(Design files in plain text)

- Opening Delimiter -

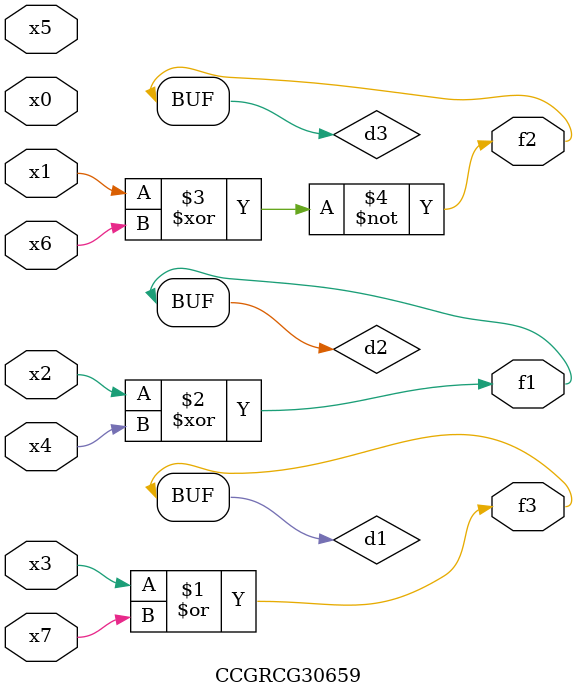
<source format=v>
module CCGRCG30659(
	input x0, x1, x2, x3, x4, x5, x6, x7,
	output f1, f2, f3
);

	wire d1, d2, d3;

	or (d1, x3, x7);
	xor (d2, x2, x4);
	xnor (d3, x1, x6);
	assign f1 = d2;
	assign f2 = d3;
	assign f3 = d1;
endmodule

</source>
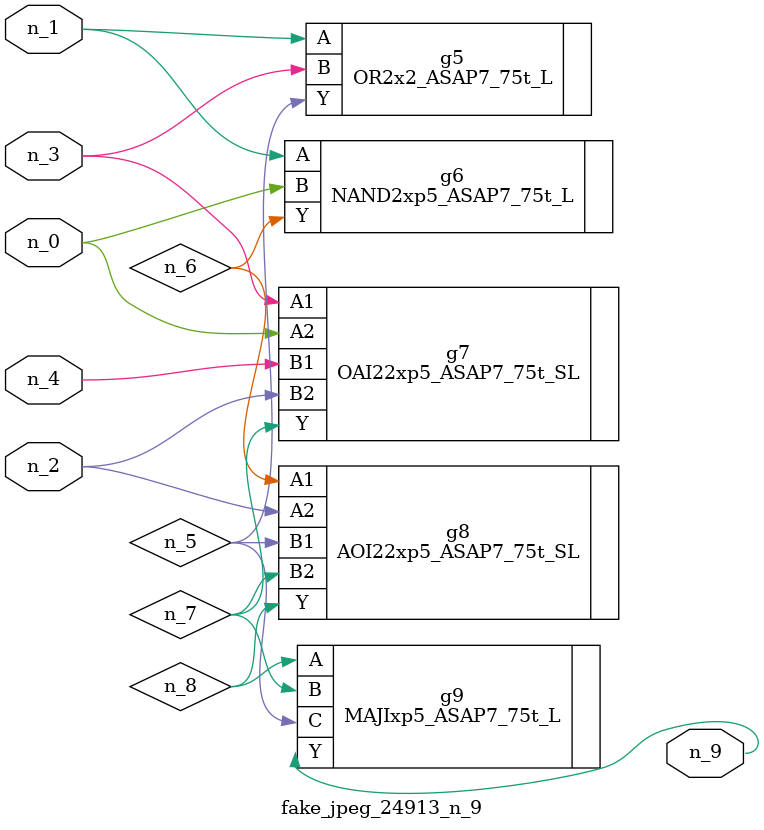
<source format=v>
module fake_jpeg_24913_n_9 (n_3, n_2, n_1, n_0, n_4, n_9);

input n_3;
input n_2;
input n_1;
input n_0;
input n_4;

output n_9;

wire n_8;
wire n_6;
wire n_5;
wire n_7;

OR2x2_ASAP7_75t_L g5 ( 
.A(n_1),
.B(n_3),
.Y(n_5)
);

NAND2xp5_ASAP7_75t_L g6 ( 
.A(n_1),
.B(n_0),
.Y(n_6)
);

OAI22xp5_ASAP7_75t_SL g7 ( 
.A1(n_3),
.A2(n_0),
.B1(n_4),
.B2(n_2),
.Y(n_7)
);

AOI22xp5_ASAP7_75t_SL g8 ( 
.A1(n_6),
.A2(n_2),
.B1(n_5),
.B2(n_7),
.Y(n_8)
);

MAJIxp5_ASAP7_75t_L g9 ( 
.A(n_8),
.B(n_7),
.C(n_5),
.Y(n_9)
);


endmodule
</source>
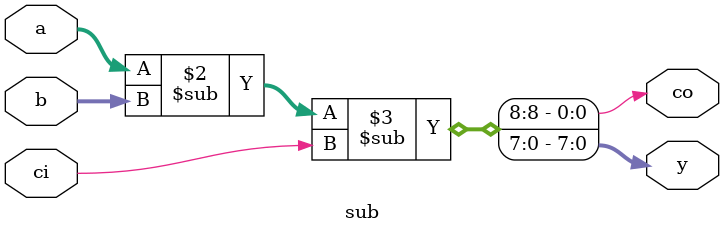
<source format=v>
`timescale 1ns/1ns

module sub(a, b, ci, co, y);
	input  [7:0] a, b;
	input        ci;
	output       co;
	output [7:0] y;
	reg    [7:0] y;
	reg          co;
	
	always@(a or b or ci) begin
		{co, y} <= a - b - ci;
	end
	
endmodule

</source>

- Closing Delimiter -

Please show every line of the entries above that contains the word "assign".

### Exercise response
	assign f1 = d2;
	assign f2 = d3;
	assign f3 = d1;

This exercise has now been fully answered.